# Follow Up: RVs on the Move Around Colorado Springs



## Crazy Hobo Johnny (Jun 12, 2019)

*Hi All...

This is a follow up on the ordinance in Colorado Springs, CO on RV parking...

https://www.krdo.com/news/rvs-stay-on-the-move-around-colorado-springs-despite-ordinance/1085393305*


----------



## WyldLyfe (Jun 12, 2019)

Nice follow up Johnny, recall the last thing you posted bout dis, guess they gonna have to go dwell on the outskirts of society like where the border of there town/city is and the wilderness if possible, thats were I like to dwell thats where a lotta peace is too.

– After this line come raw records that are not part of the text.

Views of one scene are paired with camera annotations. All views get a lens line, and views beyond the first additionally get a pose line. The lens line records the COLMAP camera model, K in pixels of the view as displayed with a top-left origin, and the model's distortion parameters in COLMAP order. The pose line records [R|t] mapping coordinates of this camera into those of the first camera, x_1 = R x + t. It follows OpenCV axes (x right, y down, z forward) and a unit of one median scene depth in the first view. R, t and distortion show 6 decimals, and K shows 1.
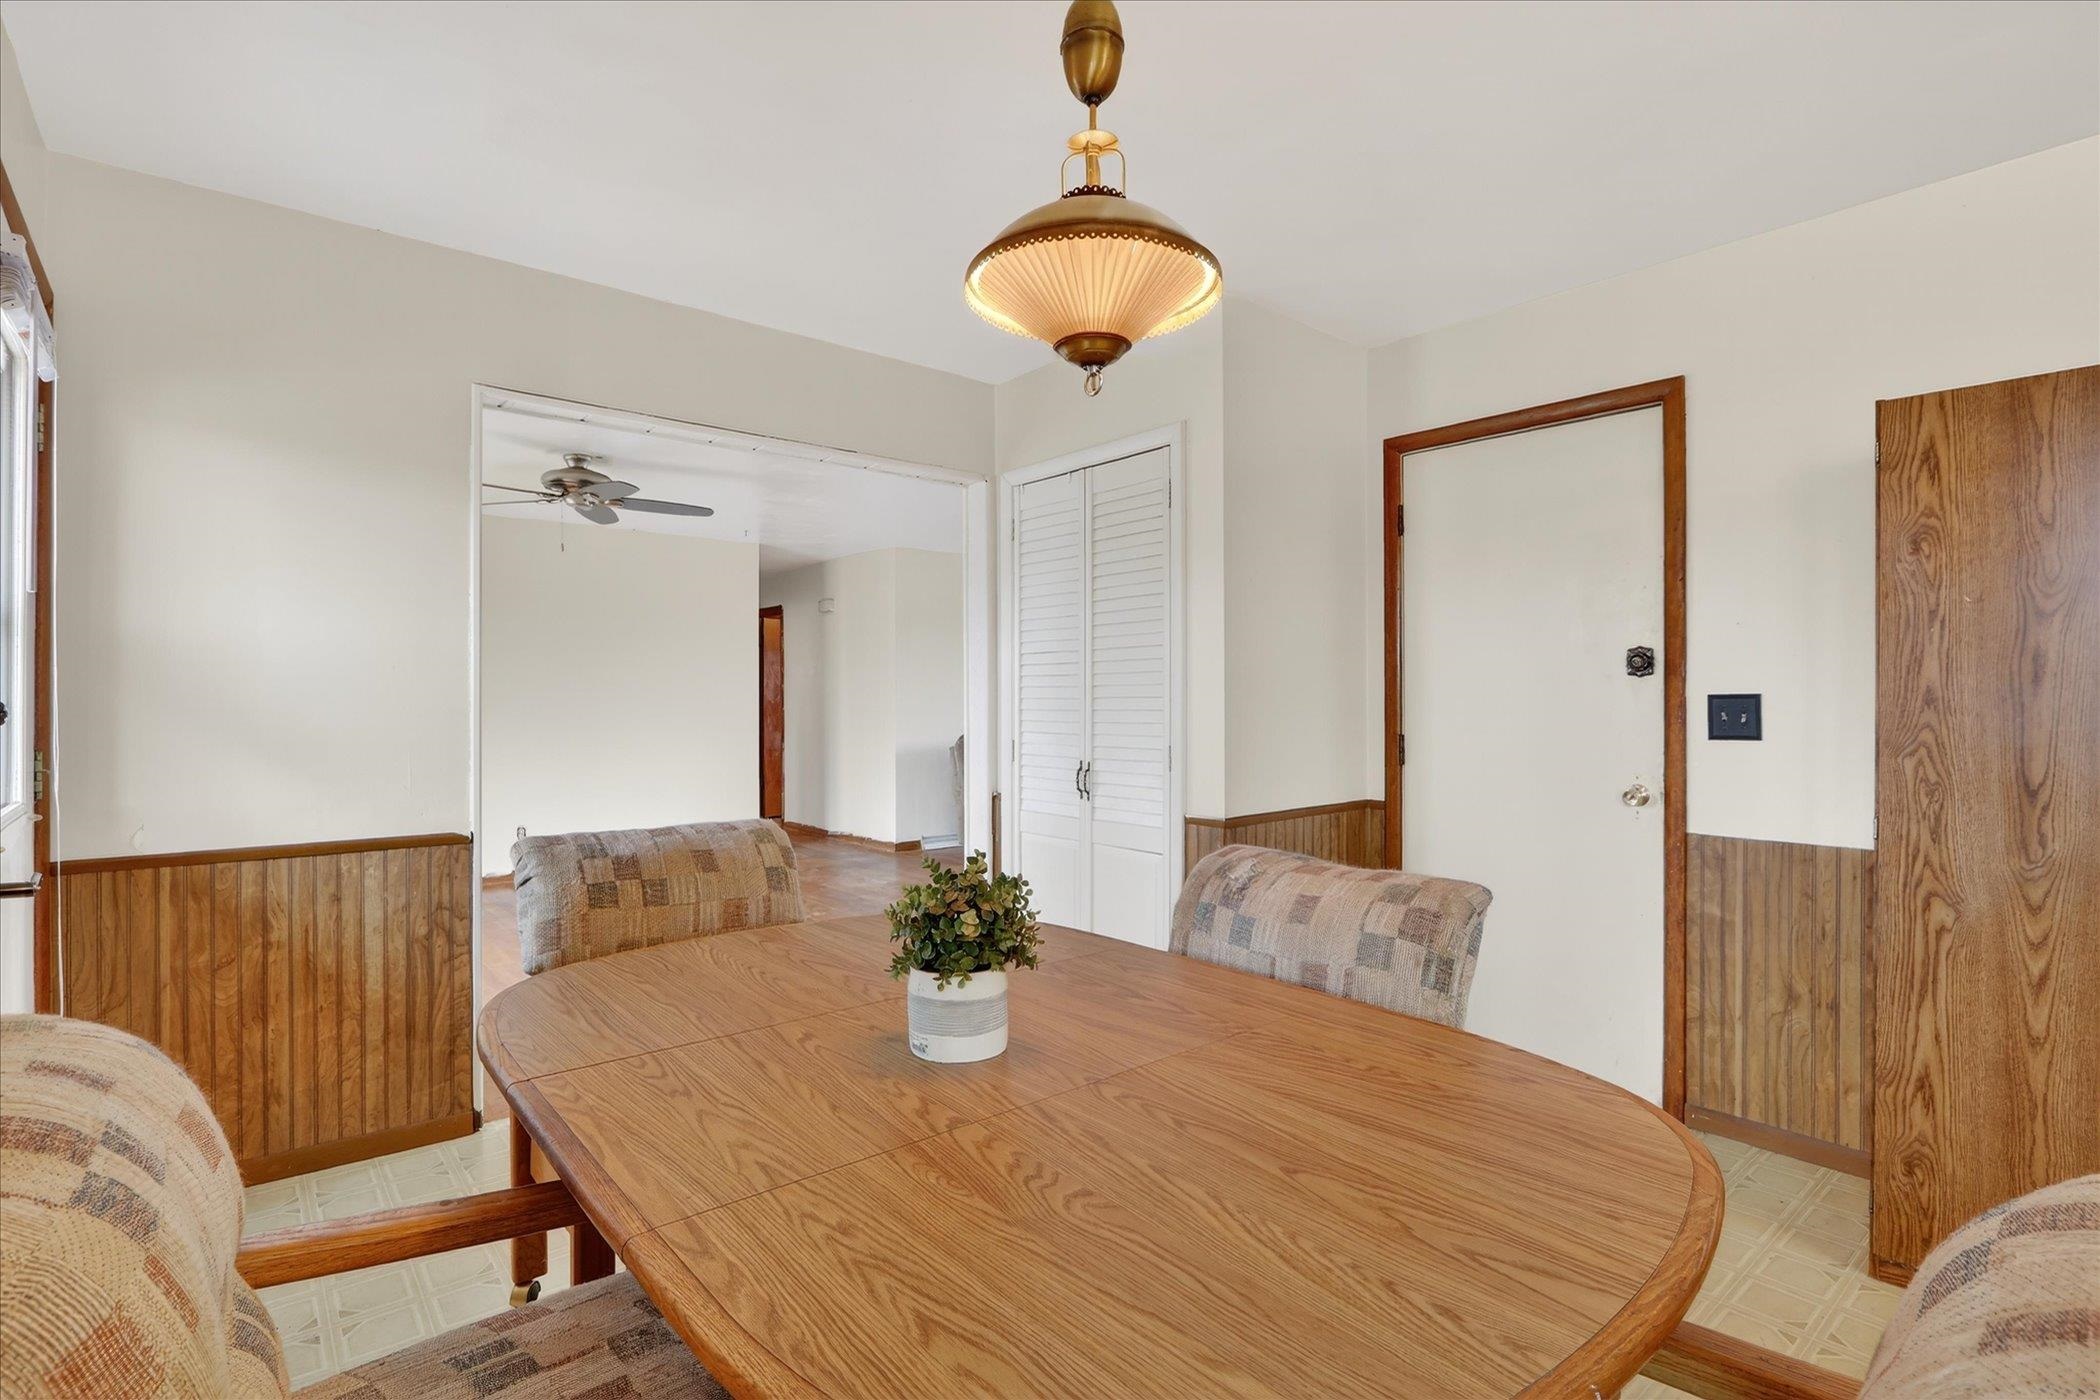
lens RADIAL K [[1019.1, 0, 1044.9], [0, 1019.1, 694.9], [0, 0, 1]] dist [-0.019606, 0.000028]
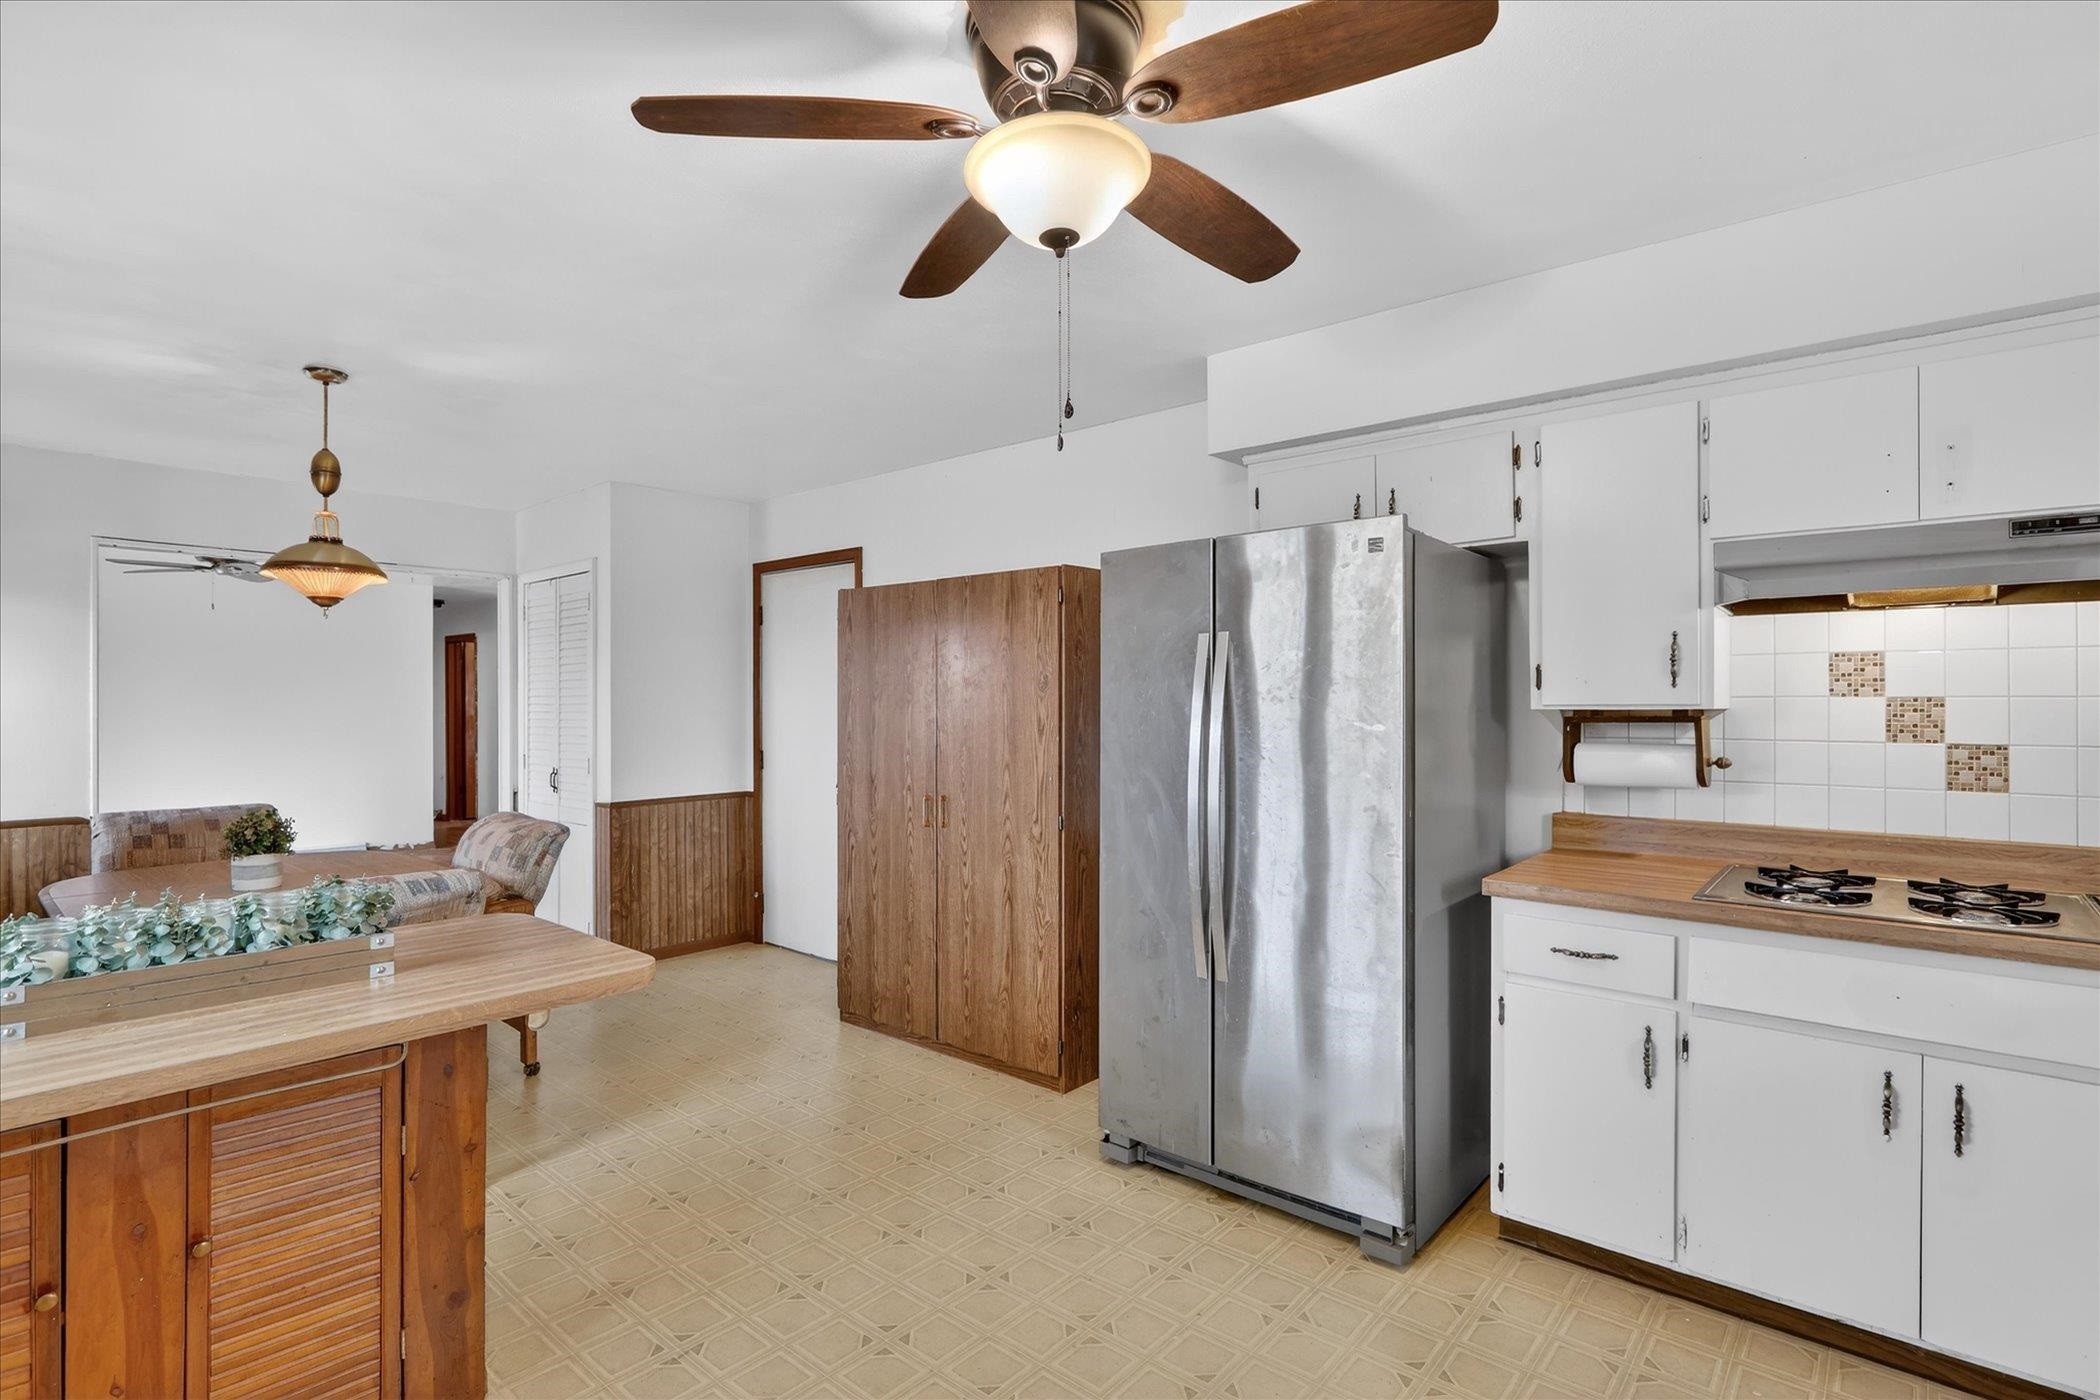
lens RADIAL K [[1019.1, 0, 1044.9], [0, 1019.1, 694.9], [0, 0, 1]] dist [-0.019606, 0.000028]
pose [[0.986540, 0.001063, 0.163519, 0.710409], [-0.000578, 0.999995, -0.003017, -0.056991], [-0.163521, 0.002882, 0.986536, -0.867719]]
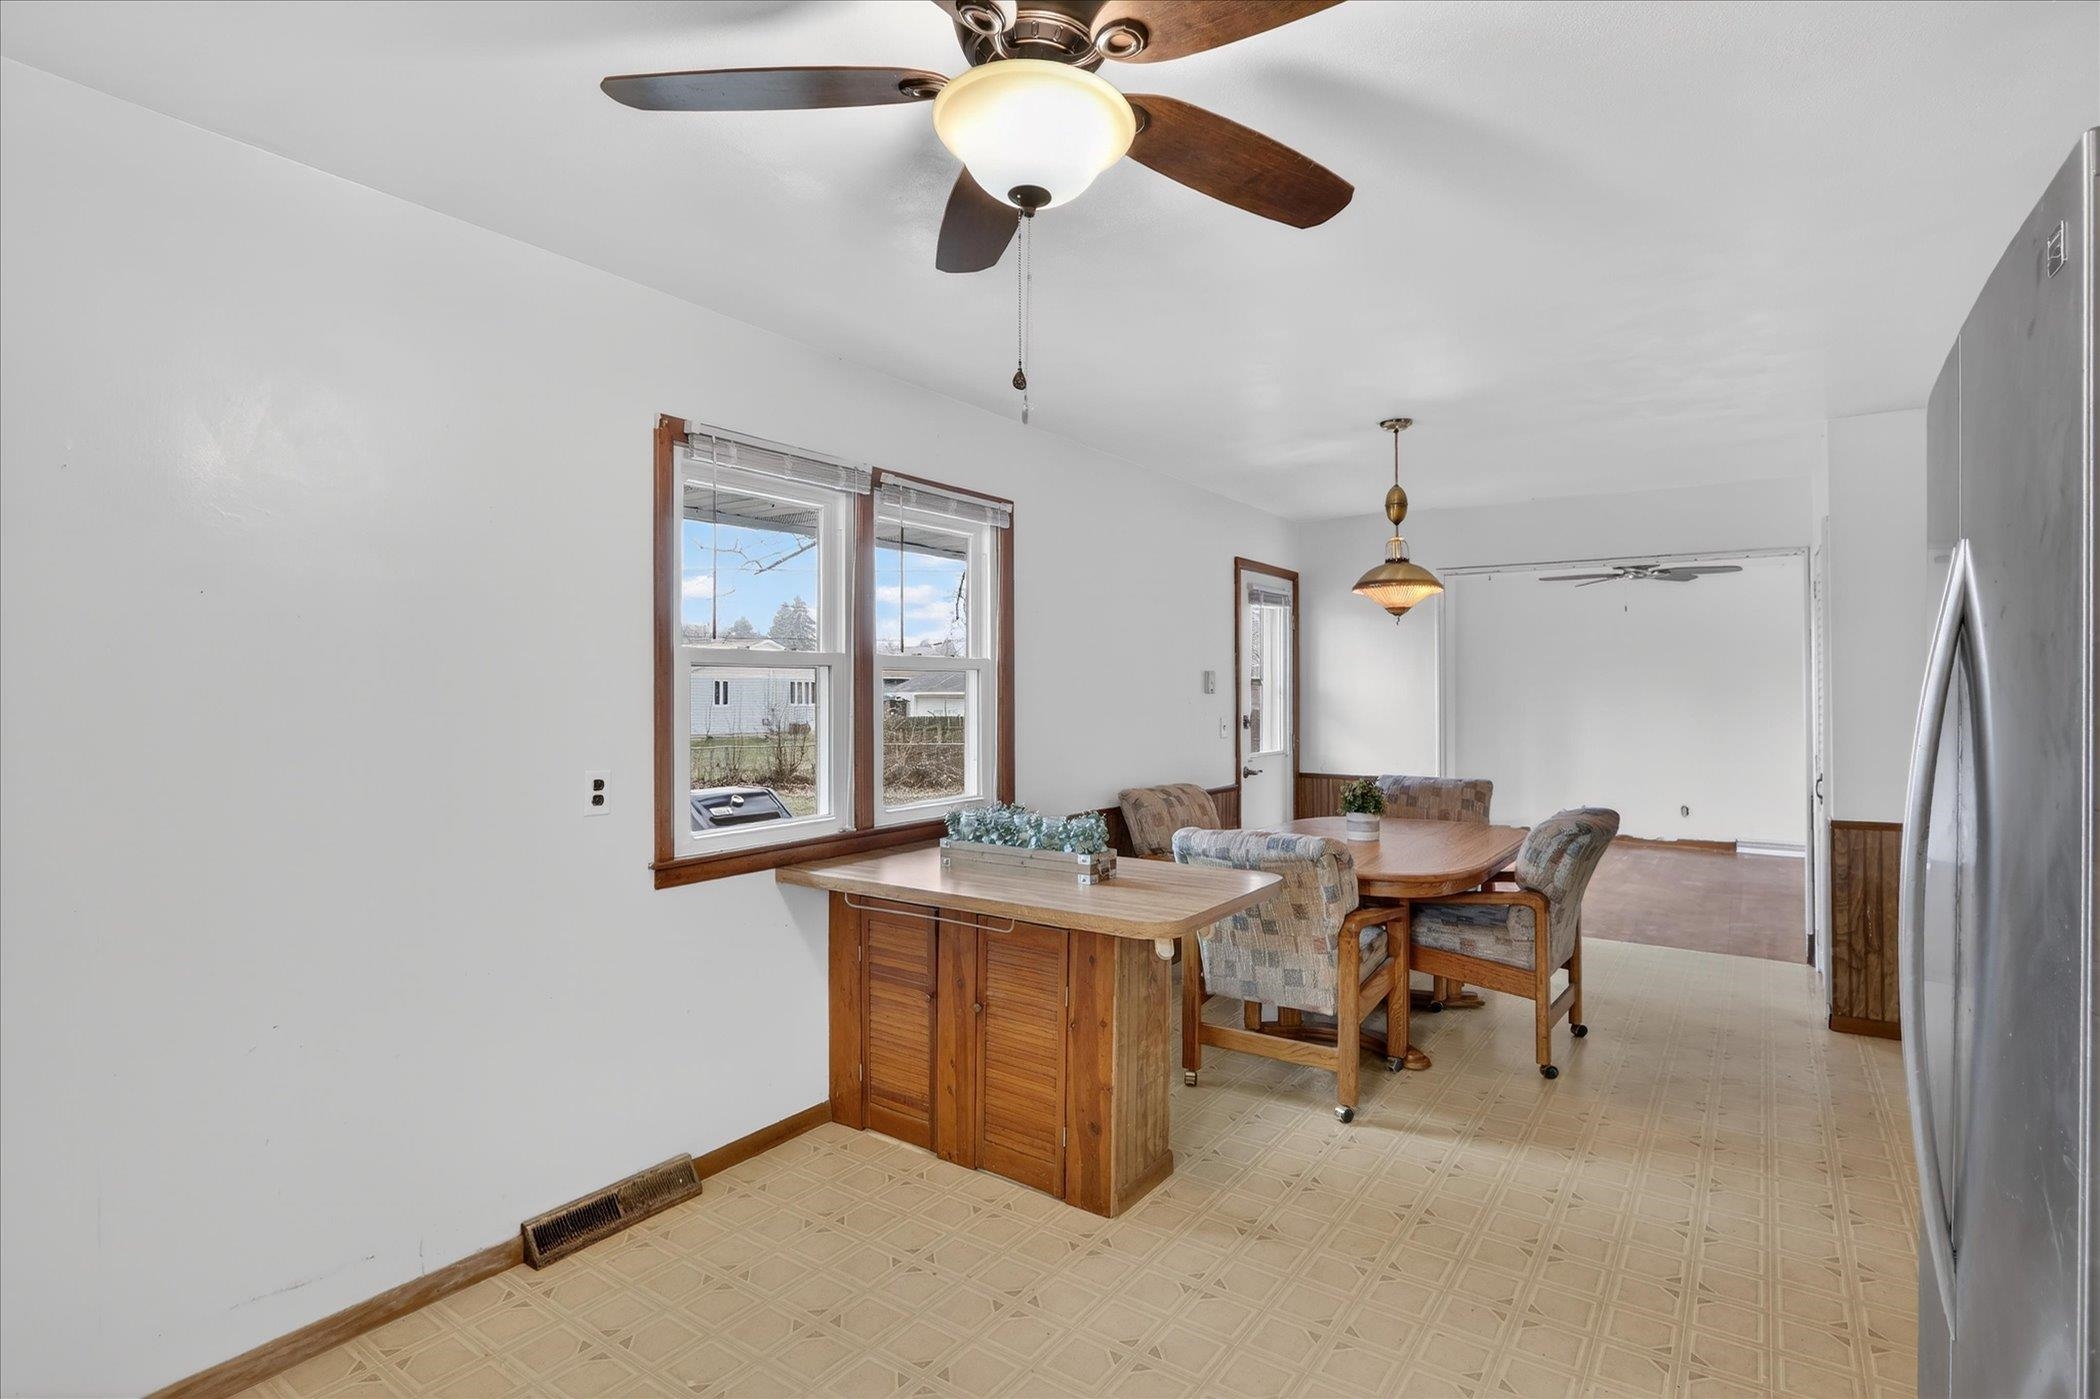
lens RADIAL K [[1019.1, 0, 1044.9], [0, 1019.1, 694.4], [0, 0, 1]] dist [-0.019606, 0.000028]
pose [[0.273647, 0.004609, -0.961819, 1.363820], [0.001329, 0.999986, 0.005170, -0.060190], [0.961829, -0.002693, 0.273637, -0.409175]]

Otherwise Johnny your gonna have to walk into the local council or who ever the "leaders" are of your area and start head butting randoms! Keep it Legit John!


----------



## Crazy Hobo Johnny (Jun 12, 2019)

WyldLyfe said:


> Nice follow up Johnny, recall the last thing you posted bout dis, guess they gonna have to go dwell on the outskirts of society like where the border of there town/city is and the wilderness if possible, thats were I like to dwell thats where a lotta peace is too.
> 
> Otherwise Johnny your gonna have to walk into the local council or who ever the "leaders" are of your area and start head butting randoms! Keep it Legit John!


Thanks! I wouldn't doubt there might be a lawsuit to challenge this city ordinance in the future. Time will tell!


----------



## BradKajukenbo (Jun 13, 2019)

Here in Shasta County there is an ordinance where you can't keep any RV or camping trailer on your land unless its under a cover. Even then you can't live in it or permit anyone to live in it. A couple years ago my son got one of those tent trailers. Set it up in the South 40 for the summer so he can watch over his garden. 3 weeks later the county came. You know, I'm surprised they let people camp in their own yards now. Soon they probably will be banning that. I tell ya folks, soon the only way your kids can have a back yard camp out is pitching the tent in the living room or garage. sheesh


----------



## Crazy Hobo Johnny (Jun 13, 2019)

BradKajukenbo said:


> Here in Shasta County there is an ordinance where you can't keep any RV or camping trailer on your land unless its under a cover. Even then you can't live in it or permit anyone to live in it. A couple years ago my son got one of those tent trailers. Set it up in the South 40 for the summer so he can watch over his garden. 3 weeks later the county came. You know, I'm surprised they let people camp in their own yards now. Soon they probably will be banning that. I tell ya folks, soon the only way your kids can have a back yard camp out is pitching the tent in the living room or garage. sheesh


*It's time for people to fight back! Time to recall or vote out these moronic do nothing public officials who want nothing but power and our money. That's what is going to take! *


----------



## BradKajukenbo (Jun 14, 2019)

Crazy Hobo Johnny said:


> *It's time for people to fight back! Time to recall or vote out these moronic do nothing public officials who want nothing but power and our money. That's what is going to take! *



Agreed. With power comes money. With money comes greed. Those who got into office because they wanted to make a difference, Power, control, money, and greed over takes them. Take that power away and they fall and most of the time that's when shady deals and secrets are exposed. We the people give them power. We the people should have the right to take that power from them when their power is abused.


----------